--- BEGIN DOCUMENT SEGMENT ---

That the anti-fat view of human nutrition might be on its way out clears the way for a more rational regime.

Of course, that does not guarantee a new paradigm is imminent nor does that assure its reasonability, but there is a glimmer of hope. And even now the Dietary Guidelines Advisory Committee (DGAC) is diligently working to develop the latest recommendations for the next edition of the Dietary Guidelines for Americans. Unfortunately, the DGAC has shown an increasing interest in exploring issues well beyond what can logically be considered dietary nutrition.

Current DGAC chair Barbara Millen has redefined the committee’s field of inquiry to include not just food and nutrition but also sustainability and related topics. There is now an entire subcommittee devoted to Food Sustainability and Safety. Delving into territory that has nothing to do with nutrition will do nothing to benefit the effectiveness of the Dietary Guidelines, and is altogether likely to obscure and divert from their true course.

“This mission creep is problematic both because it moves beyond the DGAC’s stated mandate, which is to focus on the relationship between nutrition and health, and also because in the process of expanding its mission, the DGAC will dilute attention from the guidelines that will help improve Americans’ diets,” independent research organization the Hudson Institute explained in a recent critique of the committee’s direction.

Furthermore, the industry’s other critics certainly have not gone silent. Anti-agriculture activists and crusaders are finding new ways to lob rhetorical mud balls on a daily basis, built on little more than innuendo — which nevertheless leave a splattering of confusion in the minds of consumers who may be otherwise unacquainted with our industry. And facts are often insufficient to bleach away the stain.

In short, we face many challenges — drought, capacity shortfalls, spiking prices, indefatigable detractors and a credulous public oft predisposed against us. In the midst of this upheaval, the industry must come together to be better positioned and unified in mission and voice. These are difficult days; the only way to face them is boldly.

--- END DOCUMENT SEGMENT ---

EXERCISE PROMPT: Please rewrite the stretch of the article from "Furthermore, the industry’s" through "away the stain.", replacing "mud balls" with "stones".

--- BEGIN ENTRIES ---

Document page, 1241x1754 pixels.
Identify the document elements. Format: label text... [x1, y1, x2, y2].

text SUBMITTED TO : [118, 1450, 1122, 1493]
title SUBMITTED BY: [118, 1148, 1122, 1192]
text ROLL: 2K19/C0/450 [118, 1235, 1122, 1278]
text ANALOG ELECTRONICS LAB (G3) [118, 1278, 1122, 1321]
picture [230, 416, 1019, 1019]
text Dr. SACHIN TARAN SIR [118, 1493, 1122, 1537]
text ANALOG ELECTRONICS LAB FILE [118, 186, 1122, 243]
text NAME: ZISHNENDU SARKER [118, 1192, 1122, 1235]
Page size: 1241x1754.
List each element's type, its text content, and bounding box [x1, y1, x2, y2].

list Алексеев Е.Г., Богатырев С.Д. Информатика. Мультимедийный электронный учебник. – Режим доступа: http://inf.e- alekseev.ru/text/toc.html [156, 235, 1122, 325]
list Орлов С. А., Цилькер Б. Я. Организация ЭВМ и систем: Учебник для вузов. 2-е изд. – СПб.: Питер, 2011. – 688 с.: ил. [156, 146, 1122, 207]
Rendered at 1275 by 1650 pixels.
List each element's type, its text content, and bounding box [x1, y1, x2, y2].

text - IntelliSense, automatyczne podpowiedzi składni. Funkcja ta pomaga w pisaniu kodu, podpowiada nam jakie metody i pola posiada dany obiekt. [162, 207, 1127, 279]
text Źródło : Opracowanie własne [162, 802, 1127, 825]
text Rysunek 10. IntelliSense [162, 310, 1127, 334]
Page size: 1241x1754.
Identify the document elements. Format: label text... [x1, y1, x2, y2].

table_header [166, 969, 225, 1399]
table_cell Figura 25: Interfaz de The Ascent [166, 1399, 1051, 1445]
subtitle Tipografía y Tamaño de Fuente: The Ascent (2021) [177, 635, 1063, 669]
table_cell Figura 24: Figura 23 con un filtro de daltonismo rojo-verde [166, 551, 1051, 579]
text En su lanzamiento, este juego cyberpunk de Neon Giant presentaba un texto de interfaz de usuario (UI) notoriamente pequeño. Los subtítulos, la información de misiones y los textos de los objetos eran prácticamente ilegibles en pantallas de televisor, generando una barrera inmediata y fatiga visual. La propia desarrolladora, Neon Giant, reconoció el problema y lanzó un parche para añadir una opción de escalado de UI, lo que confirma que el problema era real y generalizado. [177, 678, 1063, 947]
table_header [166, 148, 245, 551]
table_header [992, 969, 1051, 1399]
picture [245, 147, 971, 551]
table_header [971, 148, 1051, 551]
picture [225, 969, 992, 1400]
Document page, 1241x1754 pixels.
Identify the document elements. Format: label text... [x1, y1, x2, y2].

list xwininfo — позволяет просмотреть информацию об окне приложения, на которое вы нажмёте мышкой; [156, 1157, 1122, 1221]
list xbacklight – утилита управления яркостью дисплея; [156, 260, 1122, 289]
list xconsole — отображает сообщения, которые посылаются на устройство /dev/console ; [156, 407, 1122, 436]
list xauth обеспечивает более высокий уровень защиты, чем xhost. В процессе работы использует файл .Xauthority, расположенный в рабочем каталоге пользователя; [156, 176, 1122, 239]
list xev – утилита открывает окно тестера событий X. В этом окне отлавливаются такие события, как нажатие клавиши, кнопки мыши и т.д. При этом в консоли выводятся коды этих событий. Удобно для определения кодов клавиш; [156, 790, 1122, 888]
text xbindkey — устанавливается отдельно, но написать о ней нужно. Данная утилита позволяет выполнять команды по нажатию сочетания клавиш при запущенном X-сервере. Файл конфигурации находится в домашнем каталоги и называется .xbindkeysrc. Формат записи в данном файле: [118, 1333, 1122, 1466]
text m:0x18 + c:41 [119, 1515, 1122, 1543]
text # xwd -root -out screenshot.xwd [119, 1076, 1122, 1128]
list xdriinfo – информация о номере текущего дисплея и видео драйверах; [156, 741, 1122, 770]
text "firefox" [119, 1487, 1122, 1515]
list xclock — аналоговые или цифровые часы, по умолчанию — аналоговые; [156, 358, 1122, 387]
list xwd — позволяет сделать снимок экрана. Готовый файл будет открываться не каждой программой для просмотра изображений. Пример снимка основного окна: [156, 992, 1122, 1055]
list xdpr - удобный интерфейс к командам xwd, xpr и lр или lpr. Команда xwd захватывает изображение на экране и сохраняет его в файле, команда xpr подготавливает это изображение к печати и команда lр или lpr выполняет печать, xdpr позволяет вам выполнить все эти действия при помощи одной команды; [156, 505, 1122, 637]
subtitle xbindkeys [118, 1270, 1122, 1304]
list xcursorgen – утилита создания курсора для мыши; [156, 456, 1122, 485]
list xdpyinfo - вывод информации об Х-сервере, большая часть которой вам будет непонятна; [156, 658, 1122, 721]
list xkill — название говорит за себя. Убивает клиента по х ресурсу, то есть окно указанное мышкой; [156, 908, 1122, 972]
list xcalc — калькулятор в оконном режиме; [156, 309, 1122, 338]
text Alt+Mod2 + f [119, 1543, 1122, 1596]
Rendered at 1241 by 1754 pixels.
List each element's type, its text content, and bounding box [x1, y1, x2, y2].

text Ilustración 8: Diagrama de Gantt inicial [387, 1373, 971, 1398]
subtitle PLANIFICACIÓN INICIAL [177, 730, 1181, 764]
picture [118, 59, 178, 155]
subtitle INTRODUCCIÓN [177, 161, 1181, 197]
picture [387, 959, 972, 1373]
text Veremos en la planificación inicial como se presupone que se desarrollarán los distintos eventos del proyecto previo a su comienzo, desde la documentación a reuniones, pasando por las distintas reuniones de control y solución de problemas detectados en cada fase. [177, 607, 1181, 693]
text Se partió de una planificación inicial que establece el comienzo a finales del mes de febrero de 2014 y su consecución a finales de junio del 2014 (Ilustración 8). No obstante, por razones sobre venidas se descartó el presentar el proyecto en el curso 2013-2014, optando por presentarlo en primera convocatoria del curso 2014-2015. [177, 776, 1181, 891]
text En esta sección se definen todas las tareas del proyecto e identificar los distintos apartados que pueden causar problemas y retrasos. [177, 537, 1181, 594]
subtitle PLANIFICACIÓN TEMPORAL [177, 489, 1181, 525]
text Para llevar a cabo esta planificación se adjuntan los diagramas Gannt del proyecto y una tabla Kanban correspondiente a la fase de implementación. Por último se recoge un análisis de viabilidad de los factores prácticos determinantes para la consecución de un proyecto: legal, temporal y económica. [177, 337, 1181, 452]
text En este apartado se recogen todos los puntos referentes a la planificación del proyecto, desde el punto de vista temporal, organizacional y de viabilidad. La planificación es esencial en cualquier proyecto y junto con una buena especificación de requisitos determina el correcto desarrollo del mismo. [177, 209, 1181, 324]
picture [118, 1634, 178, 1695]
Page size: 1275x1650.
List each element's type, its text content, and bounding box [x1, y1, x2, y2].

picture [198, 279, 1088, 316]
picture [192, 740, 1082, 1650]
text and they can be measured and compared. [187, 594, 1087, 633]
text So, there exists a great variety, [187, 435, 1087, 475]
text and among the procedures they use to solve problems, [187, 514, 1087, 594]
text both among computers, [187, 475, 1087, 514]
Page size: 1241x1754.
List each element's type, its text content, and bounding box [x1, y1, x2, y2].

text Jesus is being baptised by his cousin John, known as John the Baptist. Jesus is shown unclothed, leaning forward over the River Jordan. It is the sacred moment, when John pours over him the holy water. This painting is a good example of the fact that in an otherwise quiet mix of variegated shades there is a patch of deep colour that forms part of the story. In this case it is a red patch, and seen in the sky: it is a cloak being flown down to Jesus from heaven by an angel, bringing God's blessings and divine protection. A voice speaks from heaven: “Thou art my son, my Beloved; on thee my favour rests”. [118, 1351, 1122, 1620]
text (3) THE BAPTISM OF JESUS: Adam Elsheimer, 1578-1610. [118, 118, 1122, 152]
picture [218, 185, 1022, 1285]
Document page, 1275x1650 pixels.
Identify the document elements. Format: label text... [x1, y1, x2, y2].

--- END ENTRIES ---

REPLY TO THE TASK:
Furthermore, the industry’s other critics certainly have not gone silent. Anti-agriculture activists and crusaders are finding new ways to lob rhetorical stones on a daily basis, built on little more than innuendo — which nevertheless leave a splattering of confusion in the minds of consumers who may be otherwise unacquainted with our industry. And facts are often insufficient to bleach away the stain.